Task instructions: Reproduce each of the following lines word for word, in the same order.

Saved entries
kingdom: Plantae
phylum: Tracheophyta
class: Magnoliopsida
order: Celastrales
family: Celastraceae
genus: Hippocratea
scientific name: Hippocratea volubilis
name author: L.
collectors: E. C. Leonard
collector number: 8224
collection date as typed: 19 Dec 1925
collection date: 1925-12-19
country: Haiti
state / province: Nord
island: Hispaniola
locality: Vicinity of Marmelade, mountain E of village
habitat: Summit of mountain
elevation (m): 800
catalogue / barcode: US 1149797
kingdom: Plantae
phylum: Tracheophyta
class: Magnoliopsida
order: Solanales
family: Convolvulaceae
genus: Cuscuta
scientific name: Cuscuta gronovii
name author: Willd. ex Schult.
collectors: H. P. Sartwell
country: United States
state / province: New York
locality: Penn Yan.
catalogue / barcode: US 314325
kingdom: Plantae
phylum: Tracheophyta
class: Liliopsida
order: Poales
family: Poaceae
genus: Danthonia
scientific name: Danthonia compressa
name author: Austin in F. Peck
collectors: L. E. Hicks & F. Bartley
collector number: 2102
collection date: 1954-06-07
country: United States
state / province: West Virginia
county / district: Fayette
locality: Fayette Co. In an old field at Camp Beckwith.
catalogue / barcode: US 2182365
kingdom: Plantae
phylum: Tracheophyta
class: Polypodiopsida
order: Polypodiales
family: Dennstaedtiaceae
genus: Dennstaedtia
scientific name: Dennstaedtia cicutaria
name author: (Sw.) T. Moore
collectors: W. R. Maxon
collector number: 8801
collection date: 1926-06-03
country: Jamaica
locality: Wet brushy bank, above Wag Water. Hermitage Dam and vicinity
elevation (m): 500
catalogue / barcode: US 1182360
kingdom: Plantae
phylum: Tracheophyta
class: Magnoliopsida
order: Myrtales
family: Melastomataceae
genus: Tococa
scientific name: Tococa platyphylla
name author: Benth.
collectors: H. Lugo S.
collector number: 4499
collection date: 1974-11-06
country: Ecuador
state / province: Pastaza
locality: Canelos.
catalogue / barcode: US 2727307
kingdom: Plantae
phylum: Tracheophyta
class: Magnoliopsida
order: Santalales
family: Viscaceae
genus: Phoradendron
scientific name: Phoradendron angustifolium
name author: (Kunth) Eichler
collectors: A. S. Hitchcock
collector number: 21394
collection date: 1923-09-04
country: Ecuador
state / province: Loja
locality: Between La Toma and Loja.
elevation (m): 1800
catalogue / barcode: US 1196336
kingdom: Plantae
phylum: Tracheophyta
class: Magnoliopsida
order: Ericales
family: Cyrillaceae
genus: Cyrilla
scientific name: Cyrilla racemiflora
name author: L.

Result below:
kingdom: Plantae
phylum: Tracheophyta
class: Magnoliopsida
order: Celastrales
family: Celastraceae
genus: Hippocratea
scientific name: Hippocratea volubilis
name author: L.
collectors: E. C. Leonard
collector number: 8224
collection date as typed: 19 Dec 1925
collection date: 1925-12-19
country: Haiti
state / province: Nord
island: Hispaniola
locality: Vicinity of Marmelade, mountain E of village
habitat: Summit of mountain
elevation (m): 800
catalogue / barcode: US 1149797
kingdom: Plantae
phylum: Tracheophyta
class: Magnoliopsida
order: Solanales
family: Convolvulaceae
genus: Cuscuta
scientific name: Cuscuta gronovii
name author: Willd. ex Schult.
collectors: H. P. Sartwell
country: United States
state / province: New York
locality: Penn Yan.
catalogue / barcode: US 314325
kingdom: Plantae
phylum: Tracheophyta
class: Liliopsida
order: Poales
family: Poaceae
genus: Danthonia
scientific name: Danthonia compressa
name author: Austin in F. Peck
collectors: L. E. Hicks & F. Bartley
collector number: 2102
collection date: 1954-06-07
country: United States
state / province: West Virginia
county / district: Fayette
locality: Fayette Co. In an old field at Camp Beckwith.
catalogue / barcode: US 2182365
kingdom: Plantae
phylum: Tracheophyta
class: Polypodiopsida
order: Polypodiales
family: Dennstaedtiaceae
genus: Dennstaedtia
scientific name: Dennstaedtia cicutaria
name author: (Sw.) T. Moore
collectors: W. R. Maxon
collector number: 8801
collection date: 1926-06-03
country: Jamaica
locality: Wet brushy bank, above Wag Water. Hermitage Dam and vicinity
elevation (m): 500
catalogue / barcode: US 1182360
kingdom: Plantae
phylum: Tracheophyta
class: Magnoliopsida
order: Myrtales
family: Melastomataceae
genus: Tococa
scientific name: Tococa platyphylla
name author: Benth.
collectors: H. Lugo S.
collector number: 4499
collection date: 1974-11-06
country: Ecuador
state / province: Pastaza
locality: Canelos.
catalogue / barcode: US 2727307
kingdom: Plantae
phylum: Tracheophyta
class: Magnoliopsida
order: Santalales
family: Viscaceae
genus: Phoradendron
scientific name: Phoradendron angustifolium
name author: (Kunth) Eichler
collectors: A. S. Hitchcock
collector number: 21394
collection date: 1923-09-04
country: Ecuador
state / province: Loja
locality: Between La Toma and Loja.
elevation (m): 1800
catalogue / barcode: US 1196336
kingdom: Plantae
phylum: Tracheophyta
class: Magnoliopsida
order: Ericales
family: Cyrillaceae
genus: Cyrilla
scientific name: Cyrilla racemiflora
name author: L.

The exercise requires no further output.